* [Tarefa A]
Responda às perguntas abaixo com base no trecho sobre o papa Francisco:
(i) Qual papa é citado como o último não-europeu antes de Bergoglio, e em que século?
(ii) Quantos mortos deixou o naufrágio ocorrido perto de Lampedusa?
(iii) Em que cidade Francisco participou da Jornada Mundial da Juventude?
* [Tarefa B]
Traduza para o inglês esta frase do trecho sobre o papa Francisco: "A maioria dos ocupantes da embarcação era da Eritreia e da Somália."
* [Tarefa C]
Liste todos os países mencionados pelo nome no trecho sobre o papa Francisco.

═══ Trecho fornecido ═══

Bergoglio foi o primeiro jesuíta e o primeiro latino-americano a ocupar o trono de São Pedro. Sua origem também fez dele o primeiro não-europeu desde o sírio Gregório Terceiro, no século 8. Se sua escolha surpreendeu os produtores de listas de favoritos, suas declarações, atitudes e condução da Igreja causaram espanto semelhante entre aqueles que apostavam numa repetição do conservadorismo de Bento 16. Muito diferente do antecessor, Francisco logo mostrou-se um papa moderno, próximo de causas sociais e sem medo de tocar em temas polêmicos para a tradição e os costumes católicos.

Crédito, Tullio M. Puglia/Getty Images

Legenda da foto,

Francisco encontra-se com migrantes na ilha de Lampedusa, em sua primeira viagem como papa

Sua primeira viagem como papa, ainda dentro da Itália, teve uma forte mensagem humana. No começo de julho de 2013, Francisco visitou a ilha de Lampedusa, que na época estava lidando com uma crescente chegada de migrantes vindos de partes do mundo atingida por conflitos armados ou pobreza extrema – ou ambos.

“Nós perdemos um sentido de responsabilidade fraterna”, disse o pontífice na ilha, ao criticar o que chamou de “indiferença” do mundo com migrantes e refugiados. Sua preocupação mostrou-se ainda mais válida quando, três meses depois, um barco transportando mais de 500 pessoas, que partira da cidade de Misrata, na Líbia, naufragou a centenas de metros de Lampedusa. A maioria dos ocupantes da embarcação era da Eritreia e da Somália. O naufrágio deixou 368 mortos.

Ainda em julho, Francisco fez sua primeira viagem internacional, para o Brasil. Participou, no Rio de Janeiro, da Jornada Mundial da Juventude, evento da Igreja Católica para jovens do mundo todo, realizado pela primeira vez no país. Foi a terceira visita de um pontífice ao Brasil, que já havia recebido João Paulo Segundo e Bento 16. Além de participar da jornada, Francisco rezou uma missa no santuário de Nossa Senhora Aparecida, no interior de São Paulo.

═══ Dados ═══

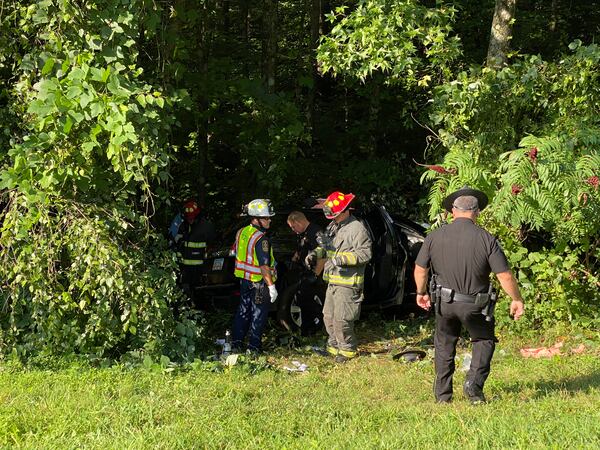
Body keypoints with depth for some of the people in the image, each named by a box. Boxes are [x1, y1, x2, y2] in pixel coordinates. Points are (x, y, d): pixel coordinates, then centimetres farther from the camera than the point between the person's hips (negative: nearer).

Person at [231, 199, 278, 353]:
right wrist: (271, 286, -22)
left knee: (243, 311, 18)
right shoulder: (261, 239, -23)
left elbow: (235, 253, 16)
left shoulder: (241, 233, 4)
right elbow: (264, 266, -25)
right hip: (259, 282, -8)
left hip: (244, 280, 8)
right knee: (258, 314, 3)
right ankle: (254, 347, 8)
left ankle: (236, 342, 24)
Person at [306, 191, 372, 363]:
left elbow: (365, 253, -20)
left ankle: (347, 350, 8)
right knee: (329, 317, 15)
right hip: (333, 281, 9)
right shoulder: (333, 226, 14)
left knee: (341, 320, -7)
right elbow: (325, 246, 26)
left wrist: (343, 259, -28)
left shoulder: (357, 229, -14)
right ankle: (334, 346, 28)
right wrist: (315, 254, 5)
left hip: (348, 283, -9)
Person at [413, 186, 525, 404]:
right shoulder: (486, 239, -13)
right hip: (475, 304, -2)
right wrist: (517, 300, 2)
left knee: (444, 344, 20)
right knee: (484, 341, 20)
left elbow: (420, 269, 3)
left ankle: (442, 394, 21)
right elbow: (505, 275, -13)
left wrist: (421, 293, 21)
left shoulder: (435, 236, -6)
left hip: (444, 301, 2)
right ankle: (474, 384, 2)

═══
═══ Dados ═══

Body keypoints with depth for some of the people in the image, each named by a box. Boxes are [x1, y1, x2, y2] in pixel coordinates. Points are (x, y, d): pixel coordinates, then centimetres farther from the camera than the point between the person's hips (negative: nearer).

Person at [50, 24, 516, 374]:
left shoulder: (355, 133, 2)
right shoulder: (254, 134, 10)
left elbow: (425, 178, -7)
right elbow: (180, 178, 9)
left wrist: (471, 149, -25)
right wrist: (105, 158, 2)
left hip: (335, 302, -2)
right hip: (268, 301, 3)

═══
═══ Dados ═══

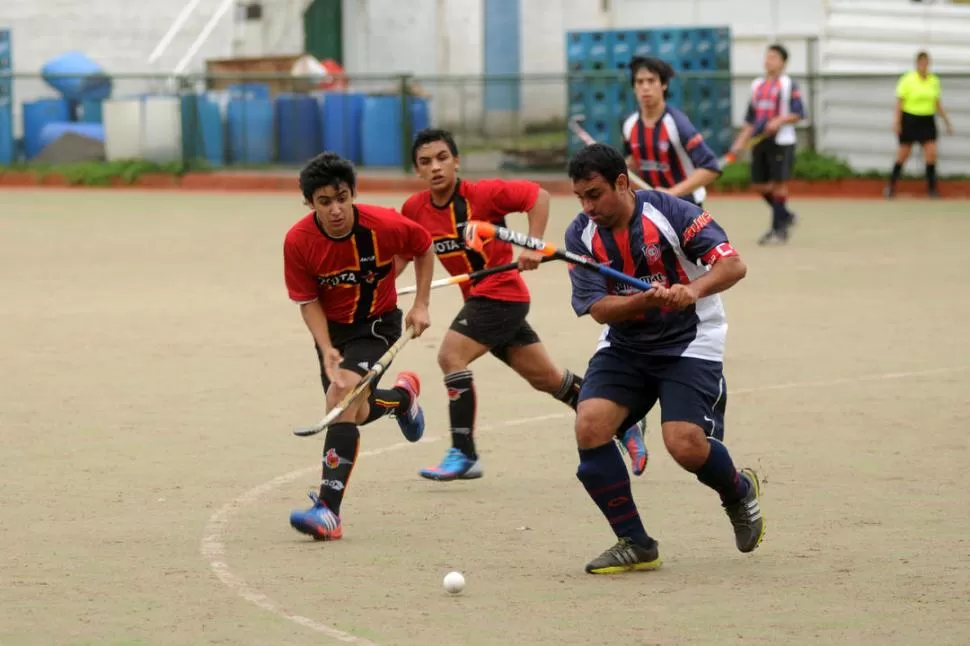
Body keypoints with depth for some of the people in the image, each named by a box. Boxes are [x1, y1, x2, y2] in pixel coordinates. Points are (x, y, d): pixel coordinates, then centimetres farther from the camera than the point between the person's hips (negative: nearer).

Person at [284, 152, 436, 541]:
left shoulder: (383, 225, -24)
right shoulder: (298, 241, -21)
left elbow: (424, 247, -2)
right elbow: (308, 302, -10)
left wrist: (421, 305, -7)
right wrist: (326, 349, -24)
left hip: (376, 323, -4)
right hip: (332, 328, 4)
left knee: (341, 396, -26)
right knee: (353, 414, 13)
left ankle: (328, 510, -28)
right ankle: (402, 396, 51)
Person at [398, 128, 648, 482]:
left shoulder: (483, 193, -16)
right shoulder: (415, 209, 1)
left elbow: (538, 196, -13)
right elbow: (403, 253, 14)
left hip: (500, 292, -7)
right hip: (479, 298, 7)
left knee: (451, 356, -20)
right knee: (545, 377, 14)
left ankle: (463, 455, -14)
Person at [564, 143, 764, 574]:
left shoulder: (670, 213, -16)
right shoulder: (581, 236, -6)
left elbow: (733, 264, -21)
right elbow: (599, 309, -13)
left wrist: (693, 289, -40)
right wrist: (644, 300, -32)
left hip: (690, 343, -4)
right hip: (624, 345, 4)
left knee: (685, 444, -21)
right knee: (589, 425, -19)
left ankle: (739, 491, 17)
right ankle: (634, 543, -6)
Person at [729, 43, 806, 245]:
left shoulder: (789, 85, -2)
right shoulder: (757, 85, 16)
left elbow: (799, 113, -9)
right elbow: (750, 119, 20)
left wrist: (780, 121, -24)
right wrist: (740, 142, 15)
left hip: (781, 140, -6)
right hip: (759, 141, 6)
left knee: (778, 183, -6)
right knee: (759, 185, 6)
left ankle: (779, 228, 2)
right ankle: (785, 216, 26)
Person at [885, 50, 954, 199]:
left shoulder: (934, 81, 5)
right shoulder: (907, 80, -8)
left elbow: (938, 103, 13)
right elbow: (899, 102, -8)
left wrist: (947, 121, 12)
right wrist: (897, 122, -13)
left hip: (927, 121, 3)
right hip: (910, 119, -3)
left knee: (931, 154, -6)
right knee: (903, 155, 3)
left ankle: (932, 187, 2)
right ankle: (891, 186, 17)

═══

* [Resposta A]
(i) O sírio Gregório Terceiro, no século 8.
(ii) 368 mortos.
(iii) No Rio de Janeiro.

* [Resposta B]
Most of the vessel's occupants were from Eritrea and Somalia.

* [Resposta C]
Itália, Líbia, Eritreia, Somália, Brasil